// the find
clastix/kamaji
Kamaji is the Hosted Control Plane Manager for Kubernetes.
Kamaji runs Kubernetes control planes as pods inside a management cluster instead of on dedicated VMs, letting you operate hundreds of tenant clusters without hundreds of machines. It exposes `TenantControlPlane` and `Datastore` CRDs and integrates with Cluster API. The target audience is platform teams building managed Kubernetes offerings or dense multi-tenant environments.
1. The datastore abstraction is genuinely useful — you can back control planes with etcd, PostgreSQL, MySQL, or NATS via kine, and migrate between them live. That solves a real operational headache. 2. Konnectivity support is first-class, meaning worker nodes don't need to be routable from the control plane; you can put nodes behind NAT or on-prem while the control plane lives in cloud. 3. kubeadm is used internally for cert management and bootstrapping, so the resulting clusters are vanilla upstream Kubernetes, not a fork — CNCF conformance tests pass. 4. The operator handles cert rotation automatically and reconciles drift in real-time, including recovering from a deleted CoreDNS deployment.
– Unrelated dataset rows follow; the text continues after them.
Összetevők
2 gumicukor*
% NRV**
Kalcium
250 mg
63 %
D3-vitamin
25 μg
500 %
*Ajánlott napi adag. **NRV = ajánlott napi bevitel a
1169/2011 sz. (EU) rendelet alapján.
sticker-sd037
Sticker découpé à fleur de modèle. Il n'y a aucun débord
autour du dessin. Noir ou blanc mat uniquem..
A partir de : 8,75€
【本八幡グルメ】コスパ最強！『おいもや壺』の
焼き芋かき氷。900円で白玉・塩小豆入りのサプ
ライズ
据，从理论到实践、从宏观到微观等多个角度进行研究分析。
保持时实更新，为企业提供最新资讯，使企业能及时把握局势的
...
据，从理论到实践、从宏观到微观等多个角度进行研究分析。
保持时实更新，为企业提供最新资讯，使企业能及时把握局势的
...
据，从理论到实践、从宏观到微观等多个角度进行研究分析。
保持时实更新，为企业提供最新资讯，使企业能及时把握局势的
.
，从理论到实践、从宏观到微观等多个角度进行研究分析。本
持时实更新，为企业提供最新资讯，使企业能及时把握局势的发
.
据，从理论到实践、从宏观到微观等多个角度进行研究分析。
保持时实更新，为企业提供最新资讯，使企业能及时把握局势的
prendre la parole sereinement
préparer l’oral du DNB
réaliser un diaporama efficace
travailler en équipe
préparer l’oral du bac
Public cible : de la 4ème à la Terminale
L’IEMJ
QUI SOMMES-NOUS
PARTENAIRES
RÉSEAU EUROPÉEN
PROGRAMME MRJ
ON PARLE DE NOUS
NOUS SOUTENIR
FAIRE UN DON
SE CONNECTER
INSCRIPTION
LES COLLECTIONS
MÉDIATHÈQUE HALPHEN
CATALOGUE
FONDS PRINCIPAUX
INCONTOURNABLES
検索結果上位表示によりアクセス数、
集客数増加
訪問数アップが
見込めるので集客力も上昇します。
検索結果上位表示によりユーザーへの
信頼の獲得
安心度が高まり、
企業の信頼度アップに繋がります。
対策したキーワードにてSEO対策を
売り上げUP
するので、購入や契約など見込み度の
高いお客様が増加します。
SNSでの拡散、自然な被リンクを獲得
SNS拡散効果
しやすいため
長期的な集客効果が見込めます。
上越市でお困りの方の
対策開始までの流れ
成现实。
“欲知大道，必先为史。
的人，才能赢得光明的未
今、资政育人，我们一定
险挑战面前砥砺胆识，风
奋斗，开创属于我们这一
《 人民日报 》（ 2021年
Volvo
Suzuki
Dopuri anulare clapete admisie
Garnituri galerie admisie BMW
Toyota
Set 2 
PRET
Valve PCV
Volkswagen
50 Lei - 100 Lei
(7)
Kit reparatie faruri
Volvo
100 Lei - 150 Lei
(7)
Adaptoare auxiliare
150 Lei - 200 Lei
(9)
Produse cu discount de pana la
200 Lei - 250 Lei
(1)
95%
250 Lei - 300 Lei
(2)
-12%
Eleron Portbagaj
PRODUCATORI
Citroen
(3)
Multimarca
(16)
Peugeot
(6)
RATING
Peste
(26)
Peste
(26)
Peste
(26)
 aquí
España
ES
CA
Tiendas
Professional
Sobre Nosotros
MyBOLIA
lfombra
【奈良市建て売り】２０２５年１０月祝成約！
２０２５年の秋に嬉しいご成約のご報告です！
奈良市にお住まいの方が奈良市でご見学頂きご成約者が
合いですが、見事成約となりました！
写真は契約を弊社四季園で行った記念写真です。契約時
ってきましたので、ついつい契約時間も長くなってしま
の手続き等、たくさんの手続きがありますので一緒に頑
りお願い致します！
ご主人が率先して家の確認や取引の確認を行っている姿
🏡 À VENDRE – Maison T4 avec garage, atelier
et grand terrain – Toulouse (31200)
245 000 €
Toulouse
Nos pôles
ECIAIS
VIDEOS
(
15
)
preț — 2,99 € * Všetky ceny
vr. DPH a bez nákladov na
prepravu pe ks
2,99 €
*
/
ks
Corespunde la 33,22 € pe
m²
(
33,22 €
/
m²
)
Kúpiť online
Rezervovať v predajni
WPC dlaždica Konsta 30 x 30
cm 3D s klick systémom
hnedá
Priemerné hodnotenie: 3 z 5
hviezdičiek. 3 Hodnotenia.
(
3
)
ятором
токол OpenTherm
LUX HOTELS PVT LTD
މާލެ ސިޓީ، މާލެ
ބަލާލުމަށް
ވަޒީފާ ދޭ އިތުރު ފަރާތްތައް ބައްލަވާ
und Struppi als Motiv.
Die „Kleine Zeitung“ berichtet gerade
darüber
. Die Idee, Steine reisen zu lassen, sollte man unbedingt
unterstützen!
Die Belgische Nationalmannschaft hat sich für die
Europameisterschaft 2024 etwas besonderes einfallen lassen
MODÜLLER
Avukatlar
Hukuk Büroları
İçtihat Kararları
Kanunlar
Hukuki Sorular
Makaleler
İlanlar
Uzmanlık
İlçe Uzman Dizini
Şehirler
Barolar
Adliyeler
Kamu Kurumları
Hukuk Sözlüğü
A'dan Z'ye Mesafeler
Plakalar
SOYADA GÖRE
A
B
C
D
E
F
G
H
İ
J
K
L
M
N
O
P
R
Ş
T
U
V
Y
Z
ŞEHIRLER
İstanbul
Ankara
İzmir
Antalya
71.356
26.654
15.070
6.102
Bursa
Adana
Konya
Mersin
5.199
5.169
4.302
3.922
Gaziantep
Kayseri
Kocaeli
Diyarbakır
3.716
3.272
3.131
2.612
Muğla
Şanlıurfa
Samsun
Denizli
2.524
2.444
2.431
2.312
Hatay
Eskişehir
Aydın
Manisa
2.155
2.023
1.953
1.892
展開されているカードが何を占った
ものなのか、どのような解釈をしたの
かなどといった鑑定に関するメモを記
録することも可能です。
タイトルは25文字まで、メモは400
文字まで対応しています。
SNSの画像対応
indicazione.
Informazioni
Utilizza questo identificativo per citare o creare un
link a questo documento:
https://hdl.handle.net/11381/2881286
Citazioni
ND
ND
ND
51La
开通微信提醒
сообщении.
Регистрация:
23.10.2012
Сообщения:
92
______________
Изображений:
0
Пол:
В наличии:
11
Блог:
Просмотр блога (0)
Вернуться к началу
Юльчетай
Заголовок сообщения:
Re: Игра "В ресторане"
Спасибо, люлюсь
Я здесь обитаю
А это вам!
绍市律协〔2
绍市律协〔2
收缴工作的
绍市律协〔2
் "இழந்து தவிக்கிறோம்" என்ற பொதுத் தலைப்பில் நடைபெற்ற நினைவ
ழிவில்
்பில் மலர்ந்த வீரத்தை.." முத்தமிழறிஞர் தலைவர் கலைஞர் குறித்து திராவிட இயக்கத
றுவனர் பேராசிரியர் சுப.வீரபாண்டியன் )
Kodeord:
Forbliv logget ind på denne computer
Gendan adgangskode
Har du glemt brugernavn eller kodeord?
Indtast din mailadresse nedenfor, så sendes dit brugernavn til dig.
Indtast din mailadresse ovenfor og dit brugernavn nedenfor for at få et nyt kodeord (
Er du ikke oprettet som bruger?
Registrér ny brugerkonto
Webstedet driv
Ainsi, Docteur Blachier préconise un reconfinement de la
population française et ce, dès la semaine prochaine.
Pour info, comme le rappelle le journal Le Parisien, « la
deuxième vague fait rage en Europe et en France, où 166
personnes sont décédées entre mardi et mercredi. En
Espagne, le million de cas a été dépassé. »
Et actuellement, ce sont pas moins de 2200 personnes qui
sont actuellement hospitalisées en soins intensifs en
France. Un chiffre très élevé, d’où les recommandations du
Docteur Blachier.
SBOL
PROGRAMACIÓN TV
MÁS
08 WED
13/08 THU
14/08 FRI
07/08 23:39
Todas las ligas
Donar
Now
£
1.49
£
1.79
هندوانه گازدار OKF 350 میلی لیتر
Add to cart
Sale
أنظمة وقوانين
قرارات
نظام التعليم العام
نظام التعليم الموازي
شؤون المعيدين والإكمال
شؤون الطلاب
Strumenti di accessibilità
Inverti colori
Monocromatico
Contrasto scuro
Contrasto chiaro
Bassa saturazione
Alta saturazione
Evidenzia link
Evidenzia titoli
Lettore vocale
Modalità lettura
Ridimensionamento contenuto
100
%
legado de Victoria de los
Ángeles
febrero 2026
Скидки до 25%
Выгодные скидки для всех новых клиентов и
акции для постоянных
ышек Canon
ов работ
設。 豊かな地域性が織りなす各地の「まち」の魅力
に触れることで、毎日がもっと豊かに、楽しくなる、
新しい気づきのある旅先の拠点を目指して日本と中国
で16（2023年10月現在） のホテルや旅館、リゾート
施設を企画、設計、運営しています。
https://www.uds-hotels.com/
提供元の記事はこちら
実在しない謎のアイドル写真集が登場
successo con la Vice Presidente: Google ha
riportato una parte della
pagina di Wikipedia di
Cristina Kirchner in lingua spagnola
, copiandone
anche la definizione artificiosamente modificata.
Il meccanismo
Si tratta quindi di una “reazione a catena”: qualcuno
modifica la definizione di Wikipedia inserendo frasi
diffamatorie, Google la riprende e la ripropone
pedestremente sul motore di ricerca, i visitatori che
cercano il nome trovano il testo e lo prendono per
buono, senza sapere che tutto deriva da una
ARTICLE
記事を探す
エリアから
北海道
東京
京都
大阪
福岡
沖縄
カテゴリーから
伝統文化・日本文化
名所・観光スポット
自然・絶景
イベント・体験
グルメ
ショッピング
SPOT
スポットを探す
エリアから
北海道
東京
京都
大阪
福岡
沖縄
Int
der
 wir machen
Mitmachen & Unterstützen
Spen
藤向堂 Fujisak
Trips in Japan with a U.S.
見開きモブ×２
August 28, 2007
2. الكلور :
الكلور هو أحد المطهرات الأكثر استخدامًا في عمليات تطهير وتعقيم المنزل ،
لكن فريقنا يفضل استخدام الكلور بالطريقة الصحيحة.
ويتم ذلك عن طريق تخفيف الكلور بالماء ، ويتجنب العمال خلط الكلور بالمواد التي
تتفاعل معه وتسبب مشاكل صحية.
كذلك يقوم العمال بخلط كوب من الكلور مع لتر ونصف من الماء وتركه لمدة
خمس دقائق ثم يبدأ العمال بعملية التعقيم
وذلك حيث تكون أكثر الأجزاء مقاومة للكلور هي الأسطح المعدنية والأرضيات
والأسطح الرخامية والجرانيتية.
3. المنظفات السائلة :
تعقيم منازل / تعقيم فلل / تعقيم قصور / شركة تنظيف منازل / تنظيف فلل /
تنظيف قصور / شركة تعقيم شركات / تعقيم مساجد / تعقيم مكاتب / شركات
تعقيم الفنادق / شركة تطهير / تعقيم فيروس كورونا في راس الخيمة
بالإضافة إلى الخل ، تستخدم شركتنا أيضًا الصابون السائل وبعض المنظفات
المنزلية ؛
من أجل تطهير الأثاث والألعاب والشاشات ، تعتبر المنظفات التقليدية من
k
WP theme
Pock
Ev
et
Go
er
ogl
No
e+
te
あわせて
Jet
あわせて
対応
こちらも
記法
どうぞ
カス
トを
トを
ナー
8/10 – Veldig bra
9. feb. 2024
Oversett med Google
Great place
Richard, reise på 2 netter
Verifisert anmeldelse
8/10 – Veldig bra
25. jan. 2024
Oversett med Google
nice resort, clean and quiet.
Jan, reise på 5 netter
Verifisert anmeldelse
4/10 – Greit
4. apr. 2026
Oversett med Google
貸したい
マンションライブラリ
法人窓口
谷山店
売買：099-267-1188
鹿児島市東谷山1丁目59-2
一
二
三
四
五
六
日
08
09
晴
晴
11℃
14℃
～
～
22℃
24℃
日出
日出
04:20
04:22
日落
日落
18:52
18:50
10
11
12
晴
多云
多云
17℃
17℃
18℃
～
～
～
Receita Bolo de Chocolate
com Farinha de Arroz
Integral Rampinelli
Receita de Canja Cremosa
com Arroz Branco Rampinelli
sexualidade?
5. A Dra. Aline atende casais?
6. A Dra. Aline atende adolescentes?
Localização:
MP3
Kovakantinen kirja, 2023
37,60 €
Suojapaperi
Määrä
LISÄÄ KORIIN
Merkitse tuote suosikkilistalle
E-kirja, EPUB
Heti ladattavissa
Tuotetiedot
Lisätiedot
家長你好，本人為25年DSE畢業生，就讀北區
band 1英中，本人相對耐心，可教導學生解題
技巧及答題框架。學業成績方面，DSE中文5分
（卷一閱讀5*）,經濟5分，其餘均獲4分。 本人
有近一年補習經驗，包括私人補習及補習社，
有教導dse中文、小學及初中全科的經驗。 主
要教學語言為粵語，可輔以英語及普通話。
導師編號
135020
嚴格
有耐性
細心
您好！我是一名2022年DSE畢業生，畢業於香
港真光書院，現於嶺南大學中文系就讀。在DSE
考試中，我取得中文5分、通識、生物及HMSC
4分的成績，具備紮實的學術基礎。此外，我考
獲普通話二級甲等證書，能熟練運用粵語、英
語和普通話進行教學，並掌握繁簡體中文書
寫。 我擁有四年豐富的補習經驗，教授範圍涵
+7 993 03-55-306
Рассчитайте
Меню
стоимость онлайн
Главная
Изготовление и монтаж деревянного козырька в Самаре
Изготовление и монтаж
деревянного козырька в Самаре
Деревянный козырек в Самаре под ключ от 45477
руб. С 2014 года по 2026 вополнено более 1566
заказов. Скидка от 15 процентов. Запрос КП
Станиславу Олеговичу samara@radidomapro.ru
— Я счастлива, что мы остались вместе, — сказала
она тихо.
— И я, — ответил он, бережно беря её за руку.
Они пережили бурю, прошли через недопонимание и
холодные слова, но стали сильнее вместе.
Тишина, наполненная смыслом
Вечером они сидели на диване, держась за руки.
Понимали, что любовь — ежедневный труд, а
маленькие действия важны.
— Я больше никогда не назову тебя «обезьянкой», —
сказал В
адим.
1. The management cluster itself is a single point of failure for all tenant control planes — if your management cluster goes down, every tenant API server goes with it. The docs acknowledge this but the operational story for management cluster DR is thin. 2. Worker node provisioning is entirely out of scope; Kamaji only handles the control plane. You still need a separate mechanism (Cluster API infra providers, bare metal tooling, etc.) to join nodes, which means the 'full cluster' story always involves at least two moving parts. 3. Terraform provider is still on the roadmap as unchecked, so IaC-first teams are stuck with Helm + kubectl or Crossplane workarounds. 4. The multi-datastore pooling feature exists but automatic datastore assignment is still a roadmap item — you have to manually select a datastore per control plane, which doesn't scale well past a few dozen tenants without scripting around it.